Angeregt wurde die Änderung von Thomas Bez, dem geschäftsführenden Gesellschafter des Barsortiments Umbreit. „Er hat zu Recht darauf hingewiesen, dass es eine Regelungslücke in der Verkehrsordnung bei abweichenden Mehrwertsteuersätzen gibt“, erklärt Stefan Könemann (Barsortiment Könemann), Vorsitzender des Ausschusses für den Zwischenbuchhandel. Die Problematik:

  • Ein Verlag legt grundsätzlich den Mehrwertsteuersatz für die Produkte fest, die in den Handel kommen.
  • Am Ende der Verkaufskette, nachdem die Ware durch einen Auslieferer oder ein Barsortiment bis zum Buchhändler gegangen ist, kommt das Finanzamt bei einer Betriebsprüfung unter Umständen aber zu dem Ergebnis, dass es nicht korrekt war, das Produkt mit dem reduzierten Mehrwertsteuersatz zu handeln und stellt dem Sortimenter den Differenzbetrag in Rechnung.

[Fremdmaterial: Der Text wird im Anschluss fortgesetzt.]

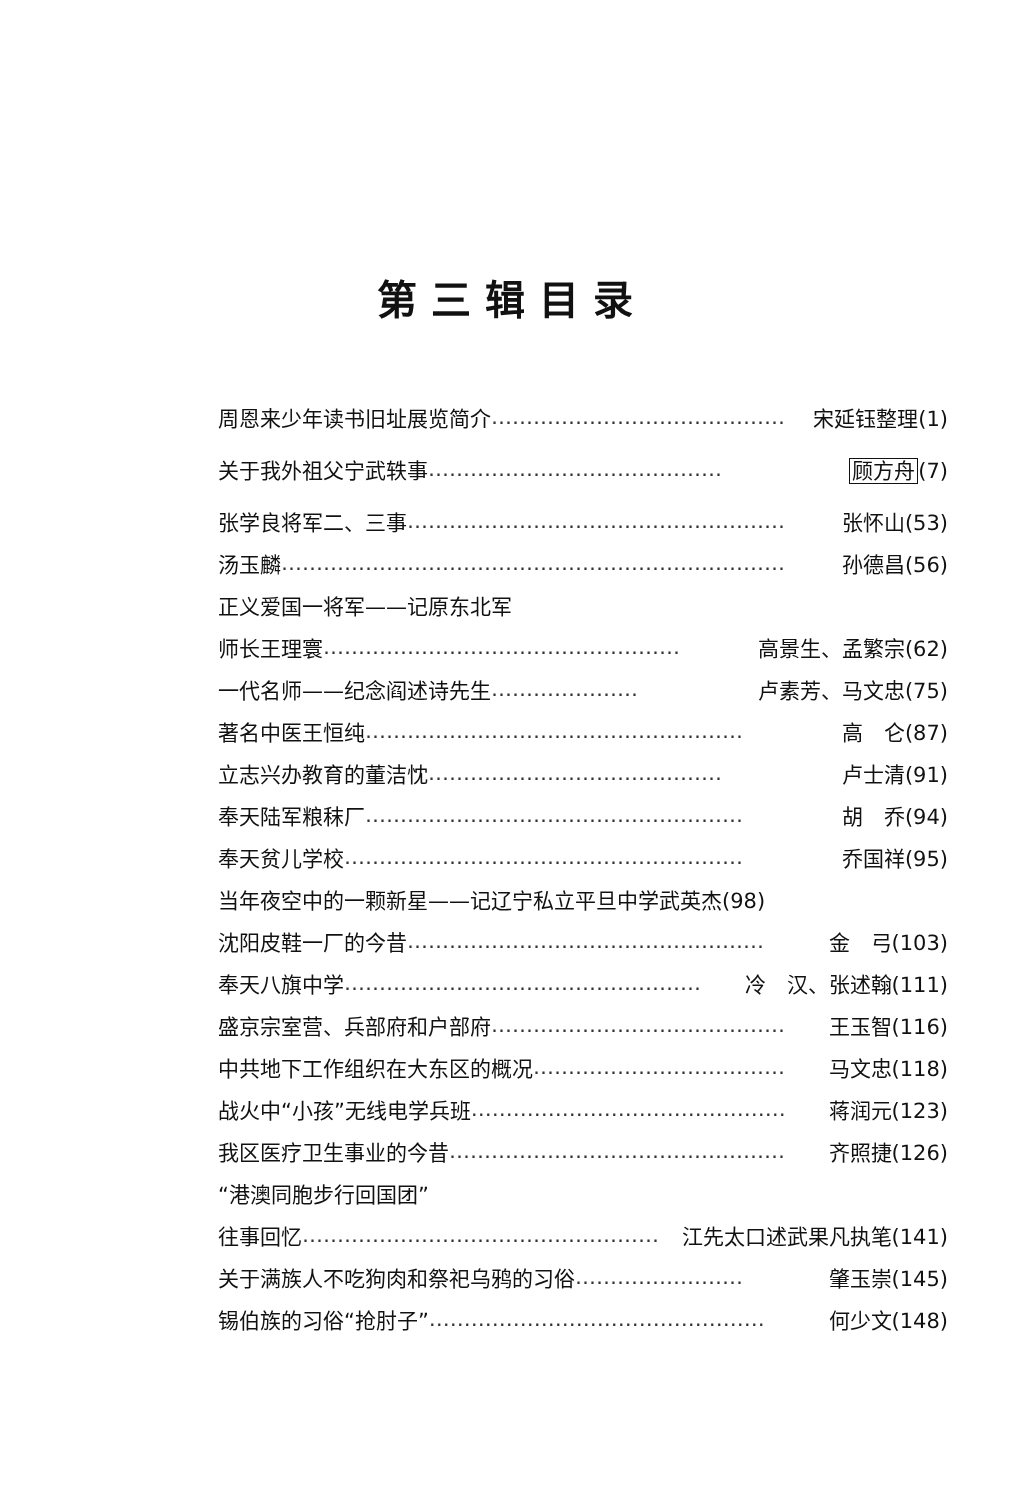第三辑目录
周恩来少年读书旧址展览简介 …………………………………… 宋延钰整理(1)
关于我外祖父宁武轶事 …………………………………… 顾方舟(7)
张学良将军二、三事 ……………………………………………… 张怀山(53)
汤玉麟 ……………………………………………………………… 孙德昌(56)
正义爱国一将军——记原东北军
师长王理寰 …………………………………………… 高景生、孟繁宗(62)
一代名师——纪念阎述诗先生 ………………… 卢素芳、马文忠(75)
著名中医王恒纯 ……………………………………………… 高　仑(87)
立志兴办教育的董洁忱 …………………………………… 卢士清(91)
奉天陆军粮秣厂 ……………………………………………… 胡　乔(94)
奉天贫儿学校 ………………………………………………… 乔国祥(95)
当年夜空中的一颗新星——记辽宁私立平旦中学 武英杰(98)
沈阳皮鞋一厂的今昔 …………………………………………… 金　弓(103)
奉天八旗中学 …………………………………………… 冷　汉、张述翰(111)
盛京宗室营、兵部府和户部府 …………………………………… 王玉智(116)
中共地下工作组织在大东区的概况 ……………………………… 马文忠(118)
战火中“小孩”无线电学兵班 ……………………………………… 蒋润元(123)
我区医疗卫生事业的今昔 ………………………………………… 齐照捷(126)
“港澳同胞步行回国团”
往事回忆 …………………………………………… 江先太口述武果凡执笔(141)
关于满族人不吃狗肉和祭祀乌鸦的习俗 …………………… 肇玉崇(145)
锡伯族的习俗“抢肘子” ………………………………………… 何少文(148)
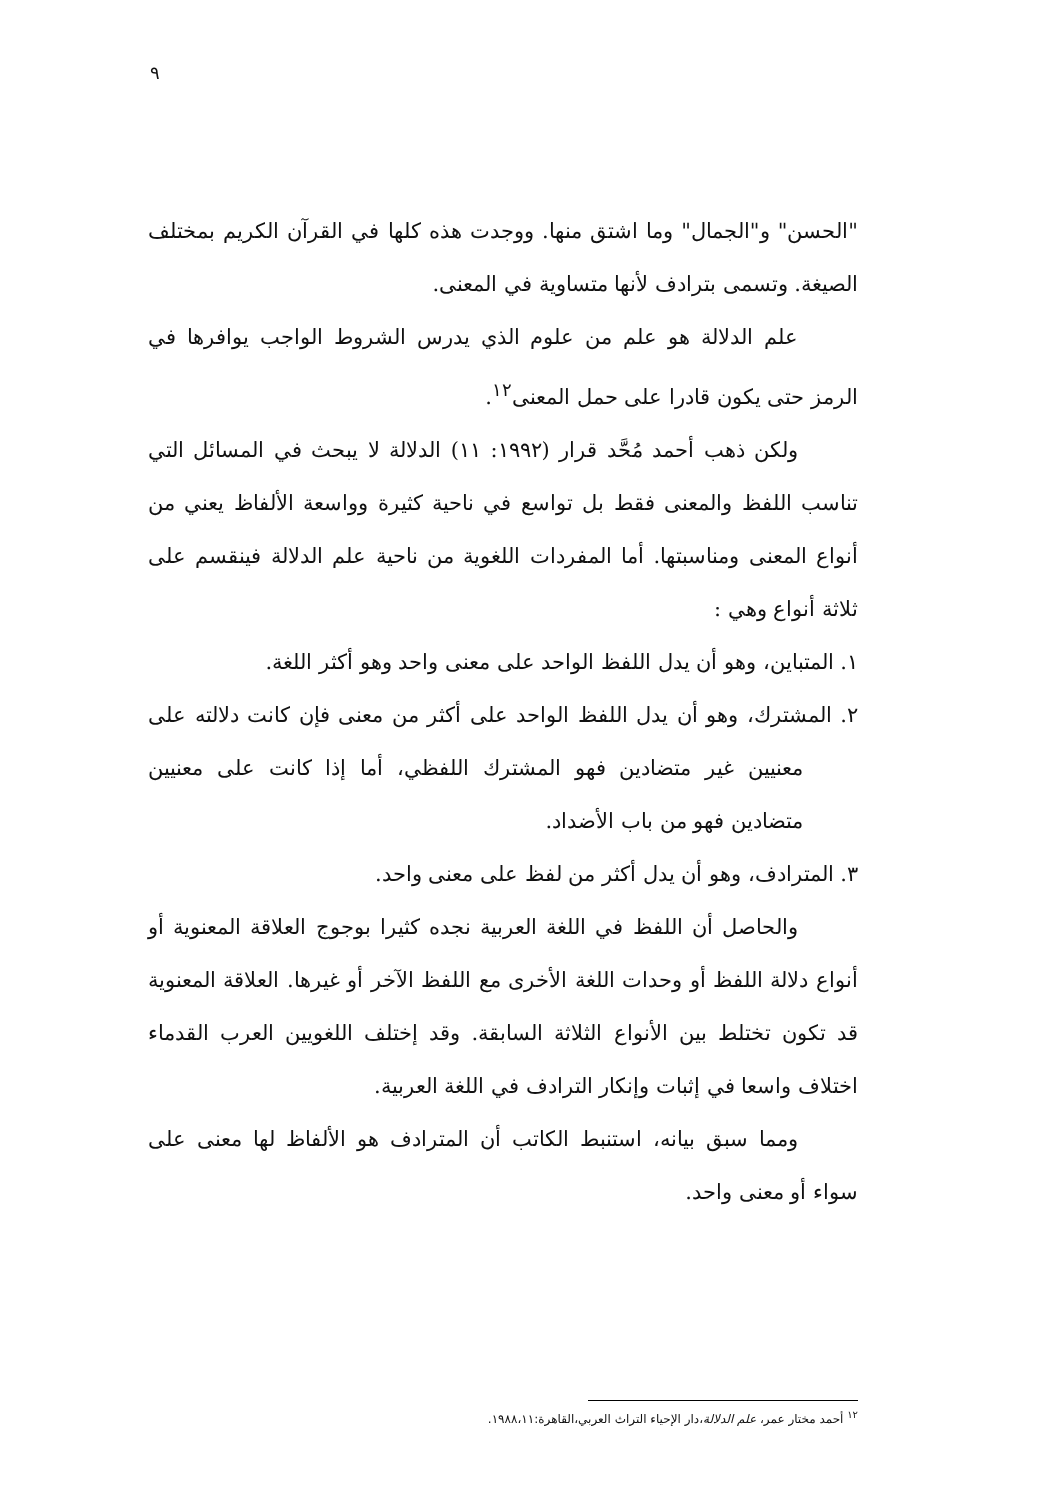٩
"الحسن" و"الجمال" وما اشتق منها. ووجدت هذه كلها في القرآن الكريم بمختلف الصيغة. وتسمى بترادف لأنها متساوية في المعنى.
علم الدلالة هو علم من علوم الذي يدرس الشروط الواجب يوافرها في الرمز حتى يكون قادرا على حمل المعنى<sup>١٢</sup>.
ولكن ذهب أحمد مُحَّد قرار (١٩٩٢: ١١) الدلالة لا يبحث في المسائل التي تناسب اللفظ والمعنى فقط بل تواسع في ناحية كثيرة وواسعة الألفاظ يعني من أنواع المعنى ومناسبتها. أما المفردات اللغوية من ناحية علم الدلالة فينقسم على ثلاثة أنواع وهي :
١. المتباين، وهو أن يدل اللفظ الواحد على معنى واحد وهو أكثر اللغة.
٢. المشترك، وهو أن يدل اللفظ الواحد على أكثر من معنى فإن كانت دلالته على معنيين غير متضادين فهو المشترك اللفظي، أما إذا كانت على معنيين متضادين فهو من باب الأضداد.
٣. المترادف، وهو أن يدل أكثر من لفظ على معنى واحد.
والحاصل أن اللفظ في اللغة العربية نجده كثيرا بوجوج العلاقة المعنوية أو أنواع دلالة اللفظ أو وحدات اللغة الأخرى مع اللفظ الآخر أو غيرها. العلاقة المعنوية قد تكون تختلط بين الأنواع الثلاثة السابقة. وقد إختلف اللغويين العرب القدماء اختلاف واسعا في إثبات وإنكار الترادف في اللغة العربية.
ومما سبق بيانه، استنبط الكاتب أن المترادف هو الألفاظ لها معنى على سواء أو معنى واحد.
<sup>١٢</sup> أحمد مختار عمر، علم الدلالة،دار الإحياء التراث العربي،القاهرة:١٩٨٨،١١.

„Weil weder die Sortimenter noch die Zwischenbuchhändler Einfluss auf den Mehrwertsteuersatz haben, soll jetzt durch die Verkehrsordnung geregelt werden, was sich ohnehin schon aus anderen Rechtsvorschriften ähnlich ergibt“, erklärt Könemann. Der Händler soll den Verlag dafür in Haftung nehmen können, für den Differenzbetrag, der bei der Betriebsprüfung vom Finanzamt von ihm eingefordert wird, aufzukommen. „Es geht nicht um einen weitreichenden Schadensersatz, sondern nur um die Mehrwertsteuerdifferenz, die unter Umständen geltend gemacht wird“, betont Könemann. Der Vorschlag wird jetzt noch juristisch final geprüft. „Inhaltlich sind sich alle einig, das ist eine Regelung, die wir alle wollen“, so der Vorsitzende des Ausschusses für den Zwischenbuchhandel.

Der Hintergrund für den Regelungsbedarf sind u.a. Kombiprodukte aus gedruckten Büchern/Zeitschriften und digitalen Elementen (Bundles). Dort legt der Verlag fest, wie sich der Kaufpreis auf die Print- und Digitalinhalte verteilt und damit, welcher Teil des Kaufpreises mit dem ermäßigten 7%-Mehrwertsteuersatz und welcher mit 19% belegt wird. Das können Finanzbehörden anders sehen und Nachforderungen an den Letztverkäufer stellen, der die Mehrwertsteuer kassiert hat.